WHAT YOU SHOULD DO:
Give back the rows from the first one through the line containing "the Robbery series?", inclusive, with "x-axis" swapped for "horizontal axis" and everything else unchanged. Return only those lines.

EXERCISE DATA:
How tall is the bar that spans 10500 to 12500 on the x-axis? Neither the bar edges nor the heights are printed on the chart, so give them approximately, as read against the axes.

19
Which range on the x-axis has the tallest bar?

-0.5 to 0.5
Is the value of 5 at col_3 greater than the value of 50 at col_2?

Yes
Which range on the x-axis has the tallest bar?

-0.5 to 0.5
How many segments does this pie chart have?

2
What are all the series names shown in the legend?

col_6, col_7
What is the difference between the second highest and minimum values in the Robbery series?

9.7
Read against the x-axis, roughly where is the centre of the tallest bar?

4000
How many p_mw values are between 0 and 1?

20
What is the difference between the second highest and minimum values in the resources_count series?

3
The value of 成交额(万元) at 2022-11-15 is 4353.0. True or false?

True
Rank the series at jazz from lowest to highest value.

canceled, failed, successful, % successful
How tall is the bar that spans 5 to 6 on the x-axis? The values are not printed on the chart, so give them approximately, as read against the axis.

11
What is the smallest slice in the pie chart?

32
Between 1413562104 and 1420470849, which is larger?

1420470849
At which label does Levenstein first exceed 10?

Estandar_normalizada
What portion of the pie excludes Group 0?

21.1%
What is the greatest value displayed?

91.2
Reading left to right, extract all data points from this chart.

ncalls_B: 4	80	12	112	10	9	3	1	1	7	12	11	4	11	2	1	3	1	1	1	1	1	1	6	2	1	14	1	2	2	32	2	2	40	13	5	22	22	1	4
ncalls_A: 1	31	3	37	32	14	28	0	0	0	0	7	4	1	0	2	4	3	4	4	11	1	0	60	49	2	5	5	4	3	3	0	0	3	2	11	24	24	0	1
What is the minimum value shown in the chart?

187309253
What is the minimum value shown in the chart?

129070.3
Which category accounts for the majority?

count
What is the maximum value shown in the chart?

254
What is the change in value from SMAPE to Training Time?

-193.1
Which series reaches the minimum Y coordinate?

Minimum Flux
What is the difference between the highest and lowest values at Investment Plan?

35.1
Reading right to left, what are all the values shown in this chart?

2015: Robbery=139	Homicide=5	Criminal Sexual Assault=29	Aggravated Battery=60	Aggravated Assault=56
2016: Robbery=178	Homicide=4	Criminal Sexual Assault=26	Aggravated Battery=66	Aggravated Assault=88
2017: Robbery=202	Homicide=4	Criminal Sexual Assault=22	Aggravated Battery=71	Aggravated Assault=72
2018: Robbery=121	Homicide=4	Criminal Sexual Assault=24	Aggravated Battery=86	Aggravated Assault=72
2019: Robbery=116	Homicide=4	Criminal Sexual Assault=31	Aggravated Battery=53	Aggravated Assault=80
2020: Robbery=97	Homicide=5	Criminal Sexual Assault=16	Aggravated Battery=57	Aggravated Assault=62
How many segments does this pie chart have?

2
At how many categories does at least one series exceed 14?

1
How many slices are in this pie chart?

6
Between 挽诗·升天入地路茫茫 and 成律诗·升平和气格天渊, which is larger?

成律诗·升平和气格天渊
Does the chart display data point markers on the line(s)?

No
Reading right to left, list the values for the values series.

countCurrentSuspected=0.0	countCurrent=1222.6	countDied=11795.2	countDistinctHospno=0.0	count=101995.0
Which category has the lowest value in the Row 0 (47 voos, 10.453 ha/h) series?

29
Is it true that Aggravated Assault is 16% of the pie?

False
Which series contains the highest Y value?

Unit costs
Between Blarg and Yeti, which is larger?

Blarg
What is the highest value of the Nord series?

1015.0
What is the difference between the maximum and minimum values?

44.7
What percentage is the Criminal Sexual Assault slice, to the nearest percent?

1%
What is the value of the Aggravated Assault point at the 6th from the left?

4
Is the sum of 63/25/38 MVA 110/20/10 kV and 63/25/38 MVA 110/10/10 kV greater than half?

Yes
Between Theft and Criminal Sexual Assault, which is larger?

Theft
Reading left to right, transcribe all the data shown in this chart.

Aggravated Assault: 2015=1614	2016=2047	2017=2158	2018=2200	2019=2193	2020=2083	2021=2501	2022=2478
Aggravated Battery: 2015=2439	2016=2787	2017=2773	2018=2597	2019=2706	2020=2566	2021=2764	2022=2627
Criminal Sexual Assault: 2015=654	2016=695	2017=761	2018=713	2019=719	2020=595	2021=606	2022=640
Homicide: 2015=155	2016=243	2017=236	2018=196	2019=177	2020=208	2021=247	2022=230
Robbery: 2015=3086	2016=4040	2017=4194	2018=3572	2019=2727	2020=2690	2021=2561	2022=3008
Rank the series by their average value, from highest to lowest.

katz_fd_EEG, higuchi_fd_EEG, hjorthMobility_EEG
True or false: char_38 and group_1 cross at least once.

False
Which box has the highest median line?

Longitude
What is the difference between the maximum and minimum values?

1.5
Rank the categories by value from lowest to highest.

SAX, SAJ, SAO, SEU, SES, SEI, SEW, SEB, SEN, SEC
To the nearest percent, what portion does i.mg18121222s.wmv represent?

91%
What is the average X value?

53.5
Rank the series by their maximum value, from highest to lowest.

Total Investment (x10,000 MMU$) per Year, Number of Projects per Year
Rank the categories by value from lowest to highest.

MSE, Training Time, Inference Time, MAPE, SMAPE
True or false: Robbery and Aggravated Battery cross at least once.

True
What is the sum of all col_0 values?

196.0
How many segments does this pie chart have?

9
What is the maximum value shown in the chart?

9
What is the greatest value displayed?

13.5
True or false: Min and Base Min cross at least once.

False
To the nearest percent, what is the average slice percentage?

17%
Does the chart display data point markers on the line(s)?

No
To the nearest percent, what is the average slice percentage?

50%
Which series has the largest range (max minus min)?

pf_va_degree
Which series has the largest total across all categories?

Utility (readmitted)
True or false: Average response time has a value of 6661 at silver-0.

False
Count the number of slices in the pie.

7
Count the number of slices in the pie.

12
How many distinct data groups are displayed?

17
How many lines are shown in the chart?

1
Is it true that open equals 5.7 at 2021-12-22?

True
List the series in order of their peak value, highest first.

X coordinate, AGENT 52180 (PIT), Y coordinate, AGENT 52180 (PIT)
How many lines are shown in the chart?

EXERCISE RESULT:
How tall is the bar that spans 10500 to 12500 on the horizontal axis? Neither the bar edges nor the heights are printed on the chart, so give them approximately, as read against the axes.

19
Which range on the horizontal axis has the tallest bar?

-0.5 to 0.5
Is the value of 5 at col_3 greater than the value of 50 at col_2?

Yes
Which range on the horizontal axis has the tallest bar?

-0.5 to 0.5
How many segments does this pie chart have?

2
What are all the series names shown in the legend?

col_6, col_7
What is the difference between the second highest and minimum values in the Robbery series?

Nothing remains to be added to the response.